--- Instructions for the task ---
In the entries below, count every line with the word "ring". Return only the count.

--- Entries supplied ---

┌────────

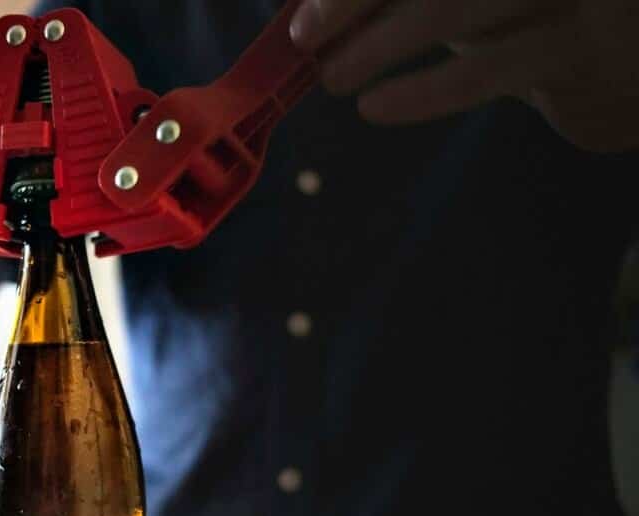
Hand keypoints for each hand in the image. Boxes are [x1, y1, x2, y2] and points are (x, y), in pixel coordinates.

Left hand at [290, 0, 638, 151]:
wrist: (616, 62)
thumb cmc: (517, 14)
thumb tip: (307, 7)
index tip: (306, 9)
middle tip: (307, 35)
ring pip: (452, 7)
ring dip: (378, 46)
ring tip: (333, 78)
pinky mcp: (578, 46)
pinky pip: (486, 71)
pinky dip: (422, 91)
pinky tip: (375, 107)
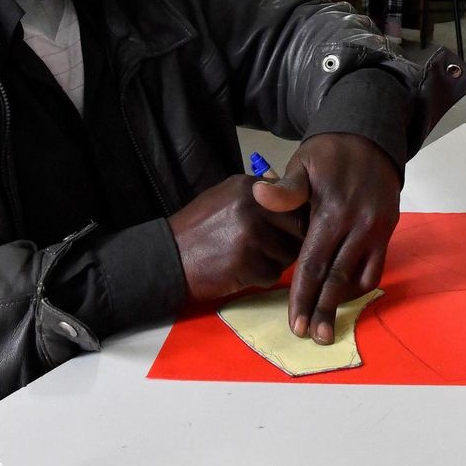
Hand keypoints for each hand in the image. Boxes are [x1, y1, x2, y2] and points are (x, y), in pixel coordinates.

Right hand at [168, 175, 305, 302]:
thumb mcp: (225, 199)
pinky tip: (240, 272)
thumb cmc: (198, 230)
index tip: (287, 231)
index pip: (294, 201)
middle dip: (289, 242)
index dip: (294, 220)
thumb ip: (259, 198)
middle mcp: (254, 206)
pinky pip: (273, 274)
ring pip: (289, 254)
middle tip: (269, 250)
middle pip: (298, 228)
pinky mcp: (248, 263)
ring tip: (248, 259)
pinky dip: (260, 278)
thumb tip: (293, 200)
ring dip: (274, 262)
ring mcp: (252, 234)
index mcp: (250, 187)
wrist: (166, 258)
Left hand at [252, 133, 400, 343]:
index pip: (313, 263)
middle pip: (337, 278)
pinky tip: (345, 294)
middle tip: (314, 337)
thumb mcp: (303, 163)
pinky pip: (377, 266)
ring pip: (361, 277)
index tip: (295, 323)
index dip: (302, 295)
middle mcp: (359, 224)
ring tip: (329, 323)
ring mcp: (377, 228)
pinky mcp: (388, 229)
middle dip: (324, 310)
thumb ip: (286, 188)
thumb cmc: (328, 153)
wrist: (369, 136)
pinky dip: (361, 284)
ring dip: (344, 303)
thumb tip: (260, 196)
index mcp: (333, 211)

└────────

--- Reply ---
11